_EXTRACTED MATERIAL_
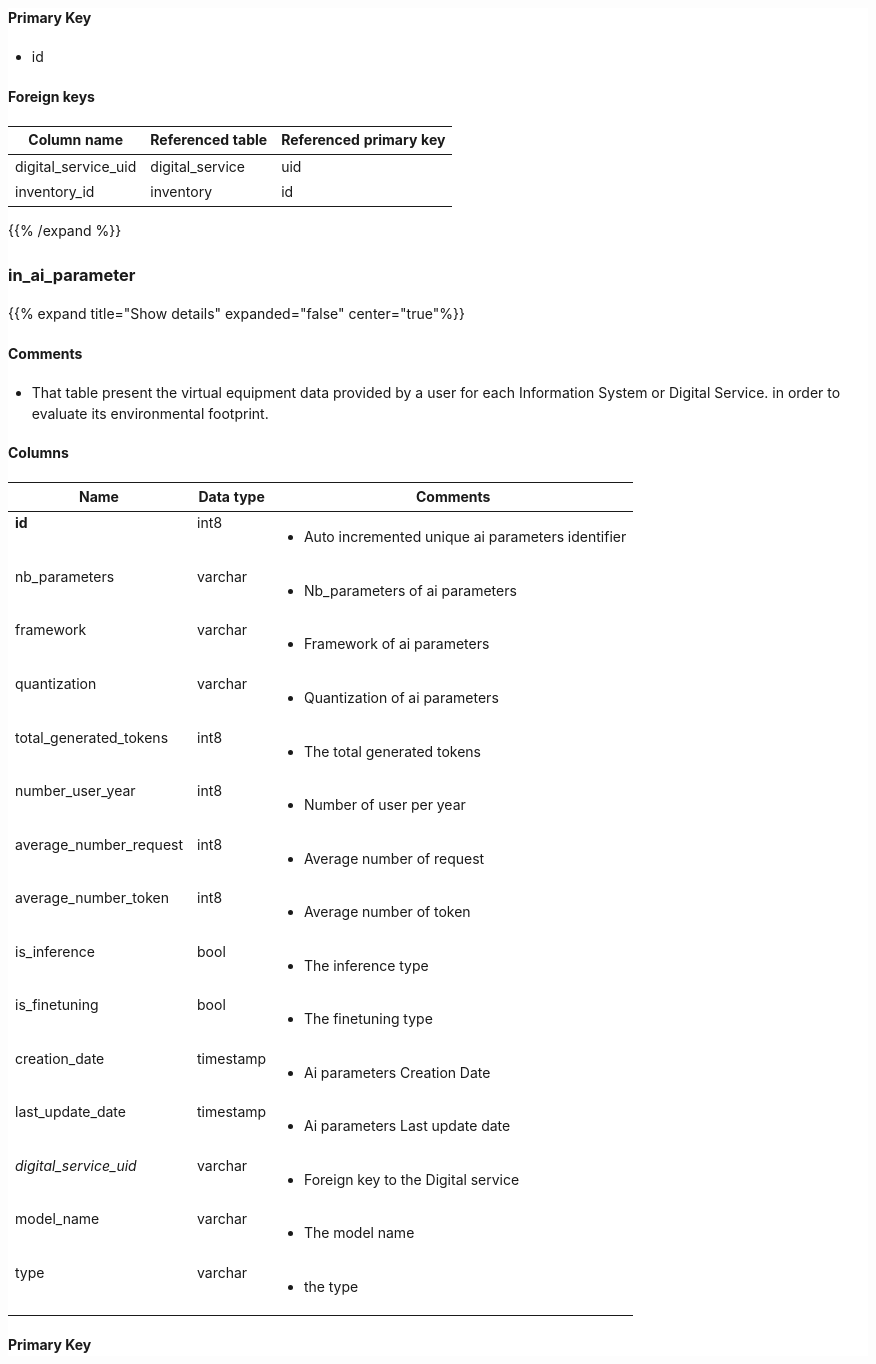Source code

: #### Primary Key 

 - id
#### Foreign keys
|Column name|Referenced table|Referenced primary key|
|---|---|---|
|digital_service_uid|digital_service|uid|
|inventory_id|inventory|id|

{{% /expand %}}
### in_ai_parameter

{{% expand title="Show details" expanded="false" center="true"%}}

#### Comments

- That table present the virtual equipment data provided by a user for each  Information System or Digital Service. in order to evaluate its environmental footprint.

#### Columns

|Name|Data type| Comments                                                           |
|---|---|--------------------------------------------------------------------|
|**id**|int8| <ul><li>Auto incremented unique ai parameters identifier</li></ul> |
|nb_parameters|varchar| <ul><li>Nb_parameters of ai parameters</li></ul>                   |
|framework|varchar| <ul><li>Framework of ai parameters</li></ul>                       |
|quantization|varchar| <ul><li>Quantization of ai parameters</li></ul>                    |
|total_generated_tokens|int8| <ul><li>The total generated tokens</li></ul>                       |
|number_user_year|int8| <ul><li>Number of user per year</li></ul>                          |
|average_number_request|int8| <ul><li>Average number of request</li></ul>                        |
|average_number_token|int8| <ul><li>Average number of token</li></ul>                          |
|is_inference|bool| <ul><li>The inference type</li></ul>                               |
|is_finetuning|bool| <ul><li>The finetuning type</li></ul>                              |
|creation_date|timestamp| <ul><li>Ai parameters Creation Date</li></ul>                      |
|last_update_date|timestamp| <ul><li>Ai parameters Last update date</li></ul>                   |
|*digital_service_uid*|varchar| <ul><li>Foreign key to the Digital service</li></ul>               |
|model_name|varchar| <ul><li>The model name</li></ul>                                   |
|type|varchar| <ul><li>the type</li></ul>                                         |

#### Primary Key
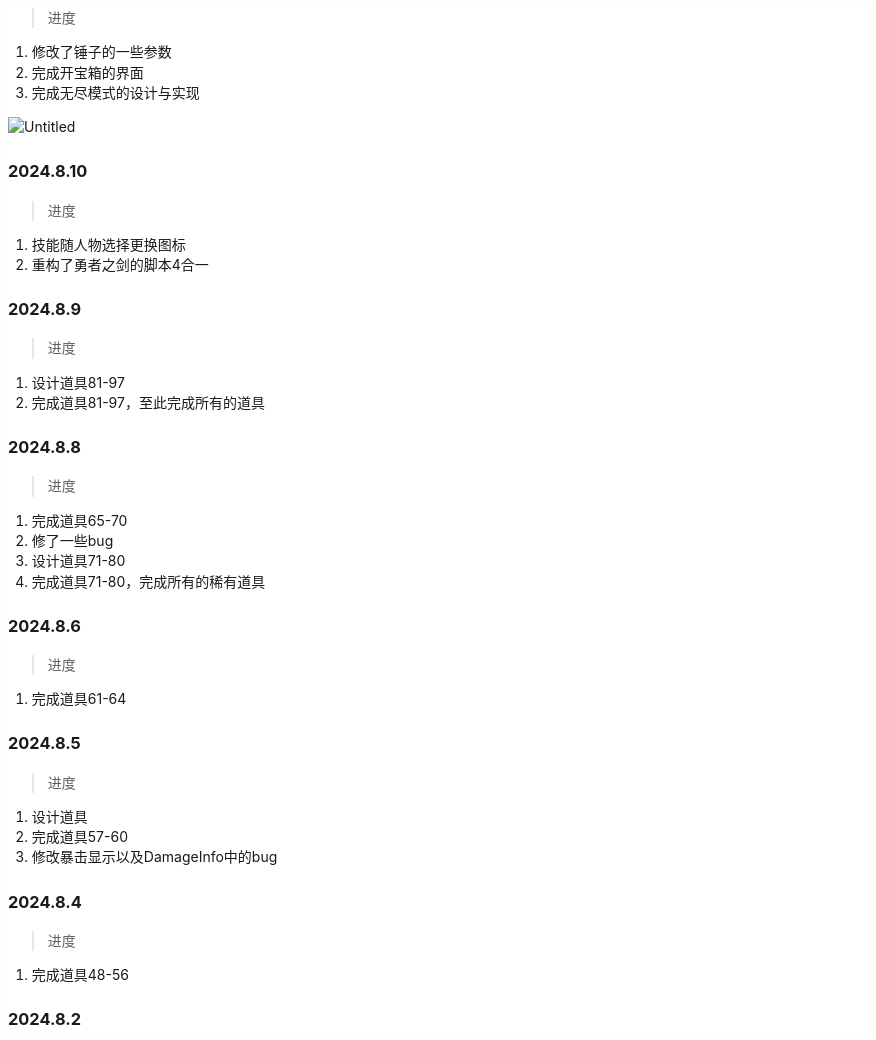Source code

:> 进度
> 
1. 修改了锤子的一些参数
2. 完成开宝箱的界面
3. 完成无尽模式的设计与实现

![Untitled](SurvivorRogue%203d87a547bb4844f89fa98edb9f2efab7/Untitled.png)

### 2024.8.10

> 进度
> 
1. 技能随人物选择更换图标
2. 重构了勇者之剑的脚本4合一

### 2024.8.9

> 进度
> 
1. 设计道具81-97
2. 完成道具81-97，至此完成所有的道具

### 2024.8.8

> 进度
> 
1. 完成道具65-70
2. 修了一些bug
3. 设计道具71-80
4. 完成道具71-80，完成所有的稀有道具

### 2024.8.6

> 进度
> 
1. 完成道具61-64

### 2024.8.5

> 进度
> 
1. 设计道具
2. 完成道具57-60
3. 修改暴击显示以及DamageInfo中的bug

### 2024.8.4

> 进度
> 
1. 完成道具48-56

### 2024.8.2
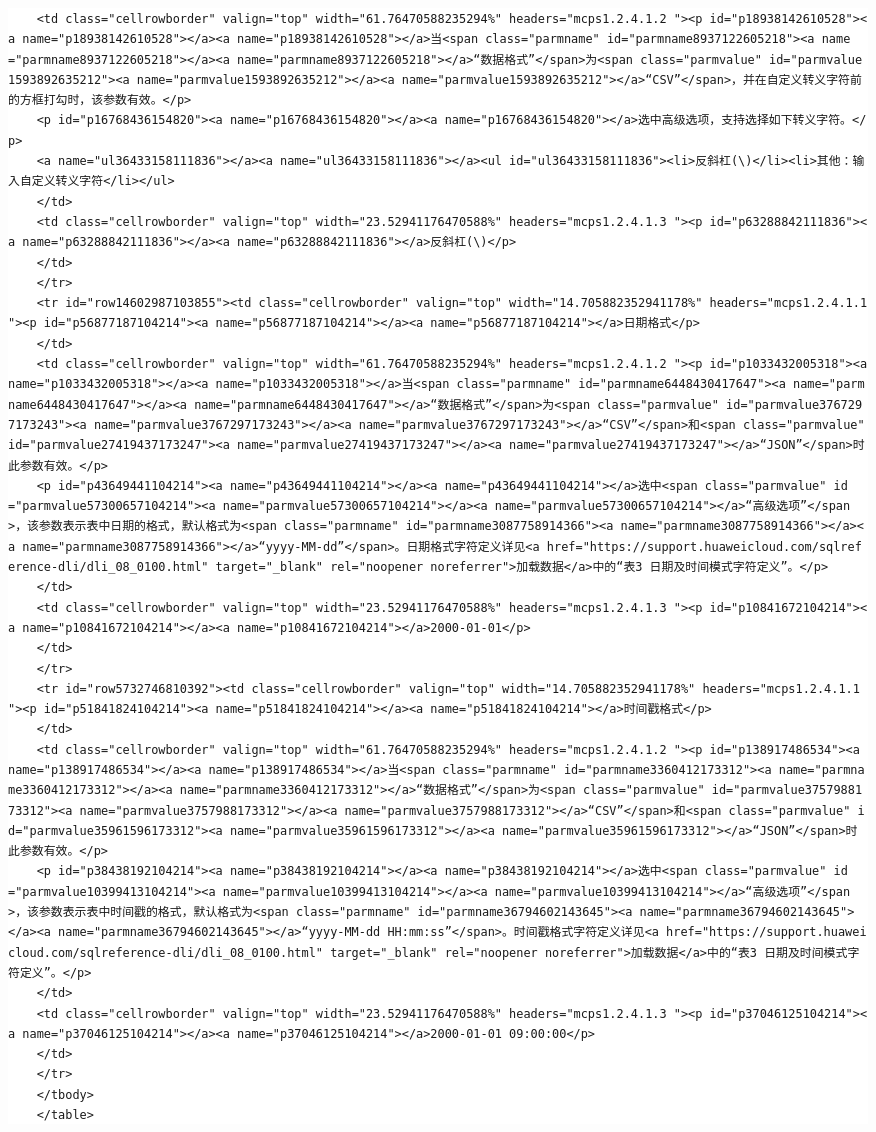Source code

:         <td class="cellrowborder" valign="top" width="61.76470588235294%" headers="mcps1.2.4.1.2 "><p id="p18938142610528"><a name="p18938142610528"></a><a name="p18938142610528"></a>当<span class="parmname" id="parmname8937122605218"><a name="parmname8937122605218"></a><a name="parmname8937122605218"></a>“数据格式”</span>为<span class="parmvalue" id="parmvalue1593892635212"><a name="parmvalue1593892635212"></a><a name="parmvalue1593892635212"></a>“CSV”</span>，并在自定义转义字符前的方框打勾时，该参数有效。</p>
        <p id="p16768436154820"><a name="p16768436154820"></a><a name="p16768436154820"></a>选中高级选项，支持选择如下转义字符。</p>
        <a name="ul36433158111836"></a><a name="ul36433158111836"></a><ul id="ul36433158111836"><li>反斜杠(\)</li><li>其他：输入自定义转义字符</li></ul>
        </td>
        <td class="cellrowborder" valign="top" width="23.52941176470588%" headers="mcps1.2.4.1.3 "><p id="p63288842111836"><a name="p63288842111836"></a><a name="p63288842111836"></a>反斜杠(\)</p>
        </td>
        </tr>
        <tr id="row14602987103855"><td class="cellrowborder" valign="top" width="14.705882352941178%" headers="mcps1.2.4.1.1 "><p id="p56877187104214"><a name="p56877187104214"></a><a name="p56877187104214"></a>日期格式</p>
        </td>
        <td class="cellrowborder" valign="top" width="61.76470588235294%" headers="mcps1.2.4.1.2 "><p id="p1033432005318"><a name="p1033432005318"></a><a name="p1033432005318"></a>当<span class="parmname" id="parmname6448430417647"><a name="parmname6448430417647"></a><a name="parmname6448430417647"></a>“数据格式”</span>为<span class="parmvalue" id="parmvalue3767297173243"><a name="parmvalue3767297173243"></a><a name="parmvalue3767297173243"></a>“CSV”</span>和<span class="parmvalue" id="parmvalue27419437173247"><a name="parmvalue27419437173247"></a><a name="parmvalue27419437173247"></a>“JSON”</span>时此参数有效。</p>
        <p id="p43649441104214"><a name="p43649441104214"></a><a name="p43649441104214"></a>选中<span class="parmvalue" id="parmvalue57300657104214"><a name="parmvalue57300657104214"></a><a name="parmvalue57300657104214"></a>“高级选项”</span>，该参数表示表中日期的格式，默认格式为<span class="parmname" id="parmname3087758914366"><a name="parmname3087758914366"></a><a name="parmname3087758914366"></a>“yyyy-MM-dd”</span>。日期格式字符定义详见<a href="https://support.huaweicloud.com/sqlreference-dli/dli_08_0100.html" target="_blank" rel="noopener noreferrer">加载数据</a>中的“表3 日期及时间模式字符定义”。</p>
        </td>
        <td class="cellrowborder" valign="top" width="23.52941176470588%" headers="mcps1.2.4.1.3 "><p id="p10841672104214"><a name="p10841672104214"></a><a name="p10841672104214"></a>2000-01-01</p>
        </td>
        </tr>
        <tr id="row5732746810392"><td class="cellrowborder" valign="top" width="14.705882352941178%" headers="mcps1.2.4.1.1 "><p id="p51841824104214"><a name="p51841824104214"></a><a name="p51841824104214"></a>时间戳格式</p>
        </td>
        <td class="cellrowborder" valign="top" width="61.76470588235294%" headers="mcps1.2.4.1.2 "><p id="p138917486534"><a name="p138917486534"></a><a name="p138917486534"></a>当<span class="parmname" id="parmname3360412173312"><a name="parmname3360412173312"></a><a name="parmname3360412173312"></a>“数据格式”</span>为<span class="parmvalue" id="parmvalue3757988173312"><a name="parmvalue3757988173312"></a><a name="parmvalue3757988173312"></a>“CSV”</span>和<span class="parmvalue" id="parmvalue35961596173312"><a name="parmvalue35961596173312"></a><a name="parmvalue35961596173312"></a>“JSON”</span>时此参数有效。</p>
        <p id="p38438192104214"><a name="p38438192104214"></a><a name="p38438192104214"></a>选中<span class="parmvalue" id="parmvalue10399413104214"><a name="parmvalue10399413104214"></a><a name="parmvalue10399413104214"></a>“高级选项”</span>，该参数表示表中时间戳的格式，默认格式为<span class="parmname" id="parmname36794602143645"><a name="parmname36794602143645"></a><a name="parmname36794602143645"></a>“yyyy-MM-dd HH:mm:ss”</span>。时间戳格式字符定义详见<a href="https://support.huaweicloud.com/sqlreference-dli/dli_08_0100.html" target="_blank" rel="noopener noreferrer">加载数据</a>中的“表3 日期及时间模式字符定义”。</p>
        </td>
        <td class="cellrowborder" valign="top" width="23.52941176470588%" headers="mcps1.2.4.1.3 "><p id="p37046125104214"><a name="p37046125104214"></a><a name="p37046125104214"></a>2000-01-01 09:00:00</p>
        </td>
        </tr>
        </tbody>
        </table>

_EXERCISE DESCRIPTION_
Only the lines from the first line of the entries through the line containing "#### Columns" should be output, exactly as they are, without pictures.

_SOLUTION FOR THIS EXERCISE_
Source code

: #### Primary Key 

 - id
#### Foreign keys
|Column name|Referenced table|Referenced primary key|
|---|---|---|
|digital_service_uid|digital_service|uid|
|inventory_id|inventory|id|

{{% /expand %}}
### in_ai_parameter

{{% expand title="Show details" expanded="false" center="true"%}}

#### Comments

- That table present the virtual equipment data provided by a user for each  Information System or Digital Service. in order to evaluate its environmental footprint.

#### Columns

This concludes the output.